Ever
wondered how the majesty of England ’s
legal system became symbolized by sober, thoughtful, wise old men in wigs and
robes?
Dumb
Jon seems to be ungrateful once again for the enlightened regime of peace,
freedom and human dignity which our new masters have wrought.
If
an unemployed man who returns from a terrorist training camp with extra mobile
phones, wads of cash and information so sensitive he needed to swallow it to
prevent the police reading it can’t travel freely anywhere throughout the
United Kingdom, then what does the very word ‘freedom’ mean?
Another
example
or two or three of all this is a small price to pay, surely, for a
foreign-born father of five and associate of terrorists not to cool his heels skulking
in some flat above a kebab shop in Gloucester or Polperro, surely?
I
remember well the righteous anger with which left-wing
and liberal human rights activists (and our own pals of the right-wing libertarian
persuasion) opposed New Labour’s former plans to introduce 90 day court-granted
detention periods for terrorist suspects, and it must delight us all to know
that reason prevailed, with ‘control order lite’ such an effective measure and
alternative to some harsher regime of, say, locking up or deporting known
associates and enablers of terrorist groups?
Or, maybe not.
Or
maybe it is, but the official Left wants the new lighter rules to be enforced
in a tougher way? Why, some
of them do. Nothing typifies the Left’s profound sanity and illuminated
intelligence better than its forthright calls to make something work that can’t
work by making it work by being really, really tough because it’s better than doing
something that can work. Such as prison or deportation.
Proudly,
my formerly bellowed Conservative Party opposed the 90-day regime and wanted
less stringent measures instead. You can see how well that’s working out.
Less
stringent measures, such as an internal equivalent of our nation’s delightful
‘open-door’ policy of immigration seem to be protecting the rest of us
satisfactorily, as in “Here’s an open door, Mr. Terrorist Enabler, but please don’t
slam it behind you.”
It’s
a fine example of our humourous political class that they can argue our
security downwards for months, the Labour government starting as more
authoritarian (read ‘security-conscious’) than the traditional supporters of
national security and law and order.
So, yes, Mr. Magag should be free to carry
cash and several mobile phones and to come into what’s left of London where, at
worst, he will speak approvingly of terrorists and maybe contact them and
advise them and perhaps even to travel abroad again to join them and help them.
That’s only free speech and freedom of movement; fundamental human rights not
to be curtailed lightly. I see the light at last.
On
the other hand, the Political Class is not so doctrinaire that it won’t allow
the long
detention in harsh
conditions of a man who had sought to travel abroad in order to be rude (and
possibly quite truthful) about Islam and for an assault for which there seems
to be no actual - what’s that word? evidence
- and for ancient mortgage fraud charges
that seemed not to have been considered
by the authorities in the case of Peter
Mandelson while allowing his livelihood to be destroyed and his associates
intimidated, or the incarceration of someone who stayed right here in England
to be (admittedly very) obnoxious to members
of ethnic minorities in person.
You’ve
got to draw the line somewhere. I feel safer already.
So
the judge’s wigs as symbols of a just and sensible legal system? Now pretty much abolished
outside some smaller courts and House of Lords big occasions.
But not
all is lost.
3 comments:
/applause
Applause indeed. Unfortunate photo at the top though.
And, of course, the corollary to all that is that when the wheels finally come off the self-same people will be first in line to try and rationalise it away by explaining how it was all a huge conspiracy by Mossad, the Freemasons, Scousers and the International Florist Conspiracy.

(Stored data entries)
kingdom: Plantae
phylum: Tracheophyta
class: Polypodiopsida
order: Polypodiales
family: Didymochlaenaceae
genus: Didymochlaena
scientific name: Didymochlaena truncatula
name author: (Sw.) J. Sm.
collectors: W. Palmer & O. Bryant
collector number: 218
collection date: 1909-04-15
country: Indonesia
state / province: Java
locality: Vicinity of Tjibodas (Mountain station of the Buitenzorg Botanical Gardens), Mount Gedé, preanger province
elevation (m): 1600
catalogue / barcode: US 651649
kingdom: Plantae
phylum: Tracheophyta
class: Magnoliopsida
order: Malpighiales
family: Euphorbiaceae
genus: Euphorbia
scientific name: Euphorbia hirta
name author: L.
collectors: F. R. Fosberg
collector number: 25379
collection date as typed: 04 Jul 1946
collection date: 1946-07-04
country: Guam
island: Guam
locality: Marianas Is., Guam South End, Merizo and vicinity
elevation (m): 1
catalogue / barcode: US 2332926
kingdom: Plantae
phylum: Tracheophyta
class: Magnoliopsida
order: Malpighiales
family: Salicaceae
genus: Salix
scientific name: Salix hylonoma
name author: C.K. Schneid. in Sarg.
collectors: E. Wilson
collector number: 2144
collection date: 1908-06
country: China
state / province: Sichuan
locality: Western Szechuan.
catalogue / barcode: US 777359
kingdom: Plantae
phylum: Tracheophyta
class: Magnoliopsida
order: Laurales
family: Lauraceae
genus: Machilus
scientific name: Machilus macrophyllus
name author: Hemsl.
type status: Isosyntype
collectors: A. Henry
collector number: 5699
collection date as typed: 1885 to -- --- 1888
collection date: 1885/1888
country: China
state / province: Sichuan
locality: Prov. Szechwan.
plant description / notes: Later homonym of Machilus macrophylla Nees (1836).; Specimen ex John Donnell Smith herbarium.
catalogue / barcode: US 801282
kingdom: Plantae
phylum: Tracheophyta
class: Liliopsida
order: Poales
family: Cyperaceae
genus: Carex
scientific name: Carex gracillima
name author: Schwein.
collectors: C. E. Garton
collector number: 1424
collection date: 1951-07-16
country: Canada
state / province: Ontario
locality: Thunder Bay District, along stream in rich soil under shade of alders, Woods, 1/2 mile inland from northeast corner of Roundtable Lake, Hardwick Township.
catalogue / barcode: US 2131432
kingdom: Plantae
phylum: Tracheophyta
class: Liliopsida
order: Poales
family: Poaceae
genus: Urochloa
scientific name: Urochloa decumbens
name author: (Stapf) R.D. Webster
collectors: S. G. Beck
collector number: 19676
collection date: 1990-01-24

**Activities:**
1) In the comments at the end of the post on control orders, list every party named as being behind the supposed huge conspiracy.
2) Transcribe the passage of the post on control orders between "And, of course, the" and "International Florist Conspiracy.", inclusive.

**Task results:**
1) Mossad, the Freemasons, Scousers, the International Florist Conspiracy

2)
And, of course, the corollary to all that is that when the wheels finally come off the self-same people will be first in line to try and rationalise it away by explaining how it was all a huge conspiracy by Mossad, the Freemasons, Scousers and the International Florist Conspiracy.